Он мимолетно тронул за ухом, и меня как обожгло. Да, действительно, у него была эта привычка - иногда дотрагиваться до головы и шеи сзади, если он нервничал или злился!.. Быстрый, почти незаметный жест, но… Так вот откуда!..

- А что же он?

У меня по-прежнему не укладывалась в голове такая жестокость, такая почти звериная злоба, и по отношению к кому - к маленькому ребенку, к собственному сыну?! Отец усмехнулся.

- Сказал, ничего, мол, до свадьбы заживет - будешь знать теперь. Чай не хиппи всякие.

Потом он помолчал немного и прибавил:

- Больной ублюдок был дед твой, да. Царствие небесное.

Опрокинув свою кружку, допил остатки залпом и поставил на подлокотник.
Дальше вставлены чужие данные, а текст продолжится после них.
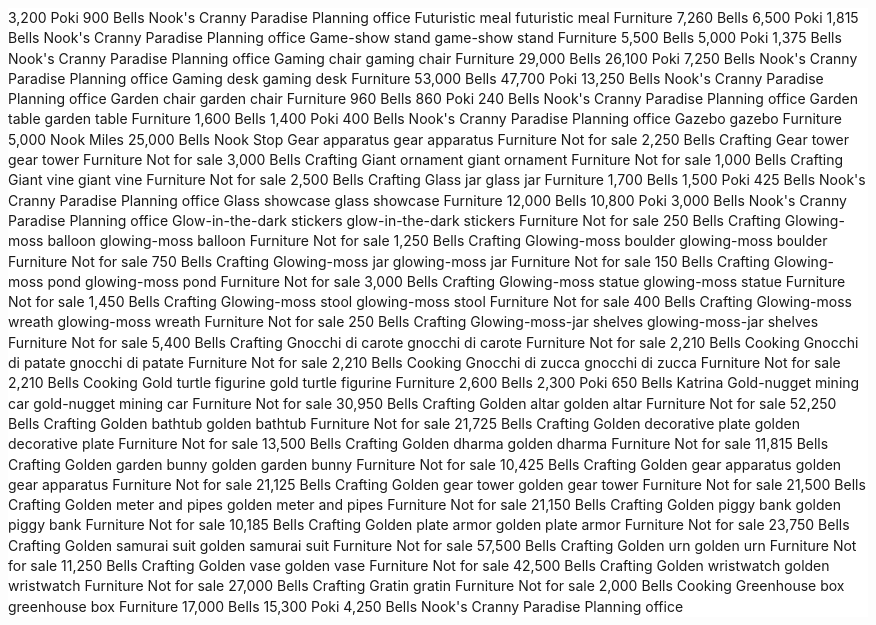  3,200 Poki	 900 Bells	 Nook's Cranny
 Paradise Planning office
Futuristic meal	futuristic meal	Furniture	 7,260 Bells
 6,500 Poki	 1,815 Bells	 Nook's Cranny
 Paradise Planning office
Game-show stand	game-show stand	Furniture	 5,500 Bells
 5,000 Poki	 1,375 Bells	 Nook's Cranny
 Paradise Planning office
Gaming chair	gaming chair	Furniture	 29,000 Bells
 26,100 Poki	 7,250 Bells	 Nook's Cranny
 Paradise Planning office
Gaming desk	gaming desk	Furniture	 53,000 Bells
 47,700 Poki	 13,250 Bells	 Nook's Cranny
 Paradise Planning office
Garden chair	garden chair	Furniture	 960 Bells
 860 Poki	 240 Bells	 Nook's Cranny
 Paradise Planning office
Garden table	garden table	Furniture	 1,600 Bells
 1,400 Poki	 400 Bells	 Nook's Cranny
 Paradise Planning office
Gazebo	gazebo	Furniture	 5,000 Nook Miles	 25,000 Bells	 Nook Stop
Gear apparatus	gear apparatus	Furniture	Not for sale	 2,250 Bells	 Crafting
Gear tower	gear tower	Furniture	Not for sale	 3,000 Bells	 Crafting
Giant ornament	giant ornament	Furniture	Not for sale	 1,000 Bells	 Crafting
Giant vine	giant vine	Furniture	Not for sale	 2,500 Bells	 Crafting
Glass jar	glass jar	Furniture	 1,700 Bells
 1,500 Poki	 425 Bells	 Nook's Cranny
 Paradise Planning office
Glass showcase	glass showcase	Furniture	 12,000 Bells
 10,800 Poki	 3,000 Bells	 Nook's Cranny
 Paradise Planning office
Glow-in-the-dark stickers	glow-in-the-dark stickers	Furniture	Not for sale	 250 Bells	 Crafting
Glowing-moss balloon	glowing-moss balloon	Furniture	Not for sale	 1,250 Bells	 Crafting
Glowing-moss boulder	glowing-moss boulder	Furniture	Not for sale	 750 Bells	 Crafting
Glowing-moss jar	glowing-moss jar	Furniture	Not for sale	 150 Bells	 Crafting
Glowing-moss pond	glowing-moss pond	Furniture	Not for sale	 3,000 Bells	 Crafting
Glowing-moss statue	glowing-moss statue	Furniture	Not for sale	 1,450 Bells	 Crafting
Glowing-moss stool	glowing-moss stool	Furniture	Not for sale	 400 Bells	 Crafting
Glowing-moss wreath	glowing-moss wreath	Furniture	Not for sale	 250 Bells	 Crafting
Glowing-moss-jar shelves	glowing-moss-jar shelves	Furniture	Not for sale	 5,400 Bells	 Crafting
Gnocchi di carote	gnocchi di carote	Furniture	Not for sale	 2,210 Bells	 Cooking
Gnocchi di patate	gnocchi di patate	Furniture	Not for sale	 2,210 Bells	 Cooking
Gnocchi di zucca	gnocchi di zucca	Furniture	Not for sale	 2,210 Bells	 Cooking
Gold turtle figurine	gold turtle figurine	Furniture	 2,600 Bells
 2,300 Poki	 650 Bells	 Katrina
Gold-nugget mining car	gold-nugget mining car	Furniture	Not for sale	 30,950 Bells	 Crafting
Golden altar	golden altar	Furniture	Not for sale	 52,250 Bells	 Crafting
Golden bathtub	golden bathtub	Furniture	Not for sale	 21,725 Bells	 Crafting
Golden decorative plate	golden decorative plate	Furniture	Not for sale	 13,500 Bells	 Crafting
Golden dharma	golden dharma	Furniture	Not for sale	 11,815 Bells	 Crafting
Golden garden bunny	golden garden bunny	Furniture	Not for sale	 10,425 Bells	 Crafting
Golden gear apparatus	golden gear apparatus	Furniture	Not for sale	 21,125 Bells	 Crafting
Golden gear tower	golden gear tower	Furniture	Not for sale	 21,500 Bells	 Crafting
Golden meter and pipes	golden meter and pipes	Furniture	Not for sale	 21,150 Bells	 Crafting
Golden piggy bank	golden piggy bank	Furniture	Not for sale	 10,185 Bells	 Crafting
Golden plate armor	golden plate armor	Furniture	Not for sale	 23,750 Bells	 Crafting
Golden samurai suit	golden samurai suit	Furniture	Not for sale	 57,500 Bells	 Crafting
Golden urn	golden urn	Furniture	Not for sale	 11,250 Bells	 Crafting
Golden vase	golden vase	Furniture	Not for sale	 42,500 Bells	 Crafting
Golden wristwatch	golden wristwatch	Furniture	Not for sale	 27,000 Bells	 Crafting
Gratin	gratin	Furniture	Not for sale	 2,000 Bells	 Cooking
Greenhouse box	greenhouse box	Furniture	 17,000 Bells
 15,300 Poki	 4,250 Bells	 Nook's Cranny
 Paradise Planning office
- И как мне шестнадцать-то стукнуло, я из дома и сбежал, на следующий день. На первый автобус сел, только матери записку оставил, и все. Дал себе слово, что голодать буду, а не вернусь, пока он жив. Всего сам добьюсь, человеком стану. И вот - выучился, как видишь. И ничего, похвалы ни от кого не просил!..

Я молчал.

- А ты, - он назидательно наклонился вперед и оперся на палку, - у тебя все было, я все делал, чтобы у тебя все было… Поездки там какие с классом, коньки, компьютер - все, что ты хотел. И пальцем не трогал никогда! Уж воспитывал, как мог: кто меня учил-то, как правильно… Как мог уж.

- Я не знал, - сказал я после долгой паузы, с трудом подбирая слова. - Я не знал, что тебе было так тяжело…

- И что ж, что тяжело?! - недоуменно воскликнул отец. - Что ж теперь?.. Тяжело или нет - у меня цель была, и я к ней шел. Тяжело… Всем тяжело. Жизнь такая: приходится бороться. Чтобы протолкнуться, стать кем-то, за свое - бороться. А ты…

Он снова нахмурился.

- Ты никогда ни за что не боролся!.. Словно ждал, что все само тебе в руки упадет - а оно никогда не падает, само-то… Одним-то лицом не возьмешь. Один раз оступился - вставай, нечего себя жалеть! Вставай и снова пробуй. И не жди, что похвалит кто - для себя старайся, не чтобы на других впечатление произвести. Тогда и толк будет, тогда другие тебя уважать станут.

Я отвел глаза, но по-прежнему чувствовал на себе его испытующий взгляд.

- Почему ты никогда не говорил мне этого раньше? - спросил я. - Каким ты хочешь меня видеть - почему ты никогда не говорил? Если бы ты только сказал мне…

- Ну, - он усмехнулся, но на этот раз по-другому - беззлобно, по-простому, почти по-родственному. - Откуда же мне было знать, как нужно?.. Меня-то не учил никто - как надо, как правильно. Так что я уж как мог… Может, чего и не так делал - отцами-то не рождаются.

Мы молчали некоторое время, думая каждый о своем - или об одном и том же, теперь уже я не был уверен. Наконец он кашлянул и нарочито недовольно буркнул:

- Ну, что было - то прошло, что теперь вспоминать. Девушка-то есть у тебя?